CPA 2025 also accelerates Ireland’s move towards ‘extended scope of practice’ – which is Tom’s preferred way of describing ‘full scope’.

“If you say full scope, that’s not allowing any further development,” he says. “Let’s display the potential there is beyond that.”

Key developments include nine common clinical conditions now managed directly by pharmacists, pharmacist prescribing with supply integrated into the same consultation, state-funded services including vaccinations, contraception, bowel screening and sexual health promotion, and a pathway to full independent prescribing aligned with university training.

“We’re moving towards independent prescribing with no limitations,” Tom says. “It’s ill-defined now, but the direction is clear.”

Vaccination remains a standout success, particularly the school flu program, which Tom describes as “transformational”.


Negotiation mindset

Tom’s approach is shaped by his training at Harvard Law School and his work as a mediator.

“I fully believe in collaborative negotiation and expanding the pie,” he says. “For years we were banging our drums, threatening this and that. Waste of time.”

His philosophy is simple — and it will likely be the line APP delegates remember: “Don’t be the neighbour who only rings when you have a problem. Be the neighbour who rings and says: how are you, can I help you, here are a few solutions.”
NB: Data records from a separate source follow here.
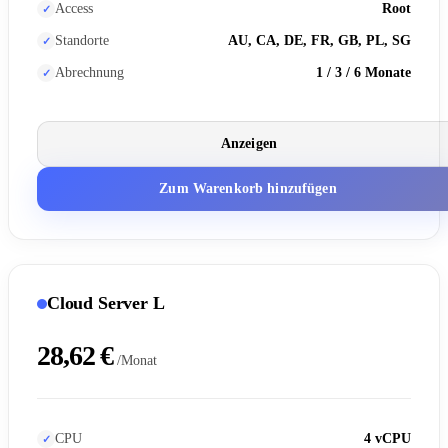
Access
Root
Standorte
AU, CA, DE, FR, GB, PL, SG
Abrechnung
1 / 3 / 6 Monate
Anzeigen
Zum Warenkorb hinzufügen
Cloud Server L
28,62 €
/Monat
CPU
4 vCPU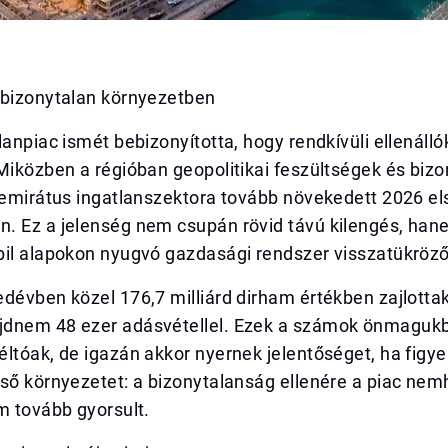
 bizonytalan környezetben
lanpiac ismét bebizonyította, hogy rendkívüli ellenál
Miközben a régióban geopolitikai feszültségek és biz
 emirátus ingatlanszektora tovább növekedett 2026 el
. Ez a jelenség nem csupán rövid távú kilengés, han
bil alapokon nyugvó gazdasági rendszer visszatükröz
dévben közel 176,7 milliárd dirham értékben zajlottak
dnem 48 ezer adásvétellel. Ezek a számok önmagukb
ltóak, de igazán akkor nyernek jelentőséget, ha figy
lső környezetet: a bizonytalanság ellenére a piac ne
m tovább gyorsult.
Relationship-building with politicians, he says, was “massively important”.


Next steps

Tom is proud of the agreement, but realistic about implementation.

“It’s a very good deal,” he says. “Fee increases, burden reduction, IT advancements, role expansion.

“But some members may be hesitant about delivering new services. That’s normal.”

His message to pharmacists — in Ireland and Australia — is pragmatic: be evidence-based, be professional, be the solution.

“The state knows they need us,” he says. “GPs and hospitals have massive capacity issues. We can relieve so many problems. But you have to identify where you can help the state deliver its goals — and use that as leverage.”


Lessons for Australia

As Australia navigates its own debates around scope, remuneration and sustainability, Tom’s story offers a clear takeaway: pharmacy wins when it positions itself as essential — and negotiates from that position with discipline, unity and strategic generosity.

Did you know?

Ireland’s pharmacy-ownership deregulation, introduced through the Pharmacy Act 2007, ended limits on who could own a pharmacy by allowing non-pharmacists and corporate entities to enter the market while still requiring a pharmacist to manage each premises. The reform aimed to increase competition, lower costs and expand access to care, but it also accelerated the growth of large chains and raised concerns about the future of independent pharmacies, keeping debate active over how to balance market forces with public-health needs.